Friday, 28 November 2014

Book of the month: Managing Maintenance Error (A Practical Guide) by Reason and Hobbs

About the authors

James Reason is Emeritus Professor of Psychology at the University of Manchester and one of the best-known names in the field of human factors (he came up with the Swiss cheese model of system failure).
Alan Hobbs is a Senior Research Associate at NASA's Human Systems Integration Division with a background as a human performance investigator at the Australian Bureau of Air Safety Investigation.


Who should read this book?

The authors' target readership is "people who manage, supervise or carry out maintenance activities in a wide range of industries." Simulation technicians and managers may therefore find some useful advice about maintenance of sophisticated equipment such as mannequins and audiovisual systems. The book will also appeal to human factors enthusiasts as it explores the unfamiliar world of the routine (maintenance) rather than the more familiar world (to simulation educators) of the crisis.
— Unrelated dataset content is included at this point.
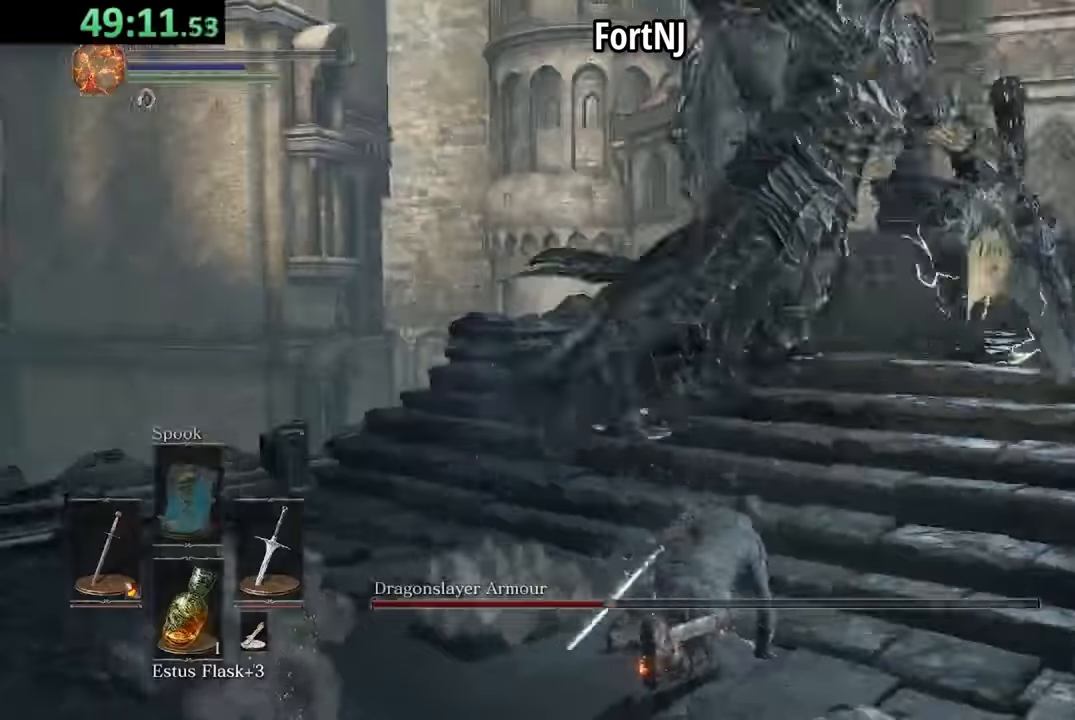
{"buttons": [], "left_stick": "center", "right_stick": "right", "events": [[267, "right_stick", "right"]]}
The book will also be of interest to anybody who is involved in creating a "safety culture" or in analysing errors. Lastly, surgeons and other healthcare professionals who carry out maintenance-style tasks may enjoy this book. The authors talk of performing tasks in "poorly lit spaces with less-than-adequate tools, and usually under severe time pressure"; this may strike a chord with some...

In summary

The authors main argument is that maintenance error is a major, but under-investigated, cause of system failure. As automation increases, the maintenance of the automated systems, which is still primarily carried out by human beings, can lead to failure by omission (not stopping a fault) or commission (introducing a fault).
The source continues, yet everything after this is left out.